Amanda Boock, LPN, didn’t always want to be a nurse.
“My junior year of high school, my mom looked at me and said, ‘I think you should go into nursing.’ And I told her she was crazy,” Boock said.
She knew she wanted to take care of other people, but when she thought of nursing, her mind went to emergency rooms and other unpleasant settings — situations she didn’t think she could stomach.
Mom was right
It wasn’t until three years into her receptionist job for a clinic in Bemidji, Minnesota, that Boock realized her mom had been right.
“During that time is when I really realized that I wanted to do more than just answer phone calls all day long and just do appointment booking,” she said. “I wanted to be more involved with their care.”
She felt inspired by stories from nurses she worked with as well as stories she heard from her aunt, who worked as a nurse for Mayo Clinic.
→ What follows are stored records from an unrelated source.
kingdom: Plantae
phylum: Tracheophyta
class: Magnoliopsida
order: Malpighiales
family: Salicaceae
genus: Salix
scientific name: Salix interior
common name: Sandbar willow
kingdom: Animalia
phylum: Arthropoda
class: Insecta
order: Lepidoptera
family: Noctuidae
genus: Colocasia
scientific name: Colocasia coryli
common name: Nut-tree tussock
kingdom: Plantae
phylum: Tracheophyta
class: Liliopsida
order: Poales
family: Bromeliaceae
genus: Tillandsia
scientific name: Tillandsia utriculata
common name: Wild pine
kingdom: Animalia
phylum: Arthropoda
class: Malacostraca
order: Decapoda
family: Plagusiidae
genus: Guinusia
“Her stories were phenomenal to me and I just thought, ‘Oh my goodness, to make such a difference in people’s lives — that must be remarkable.’”
So Boock went back to school to become a nurse. “I had met many great nurses and they all inspired me to go back and pursue nursing.”
From desk job to nursing career
Once her decision was made, Boock immersed herself in the world of nursing.
“I started out by obtaining my CNA license and working in the Alzheimer’s unit,” she said. “I worked the floor as a CNA and then as a medical aide during my schooling.”
Her time in the Alzheimer’s unit left a lasting impact. “I found my passion and calling during that period knowing that I finally figured it out.”
Her love of geriatrics led her to her current job as a nurse in internal medicine for Sanford Health in Valley City, North Dakota. There, she spends most days helping patients with chronic diseases, diabetes and other illnesses.
Through her time as a nurse, she’s learned that listening is key to understanding and treating patients.
“The biggest lesson has just been to always listen to your patients,” she said. “Sometimes, they may go on and on and on about something, and we’re just not getting to the root of why they’re coming in all the time and not to blow them off.”
Boock gives these patients her full attention. Small details can make big differences in patients’ lives.
“There’s just been several instances where we just maybe overlooked something or maybe I didn’t ask the right question or they weren’t ready to divulge information,” Boock said.
She focuses on building relationships and trust with her patients so that she can provide better care.
“When you start working with a practice, you don’t know them very well. As time goes on, you just build that relationship with them and they start feeling more comfortable to talk to you and tell you things that maybe they wouldn’t otherwise, if they didn’t know you very well.”
Years after her career switch, she’s certain she made the right choice.
“I love geriatrics so much and am so happy I can work with internal medicine here at the Valley City clinic.”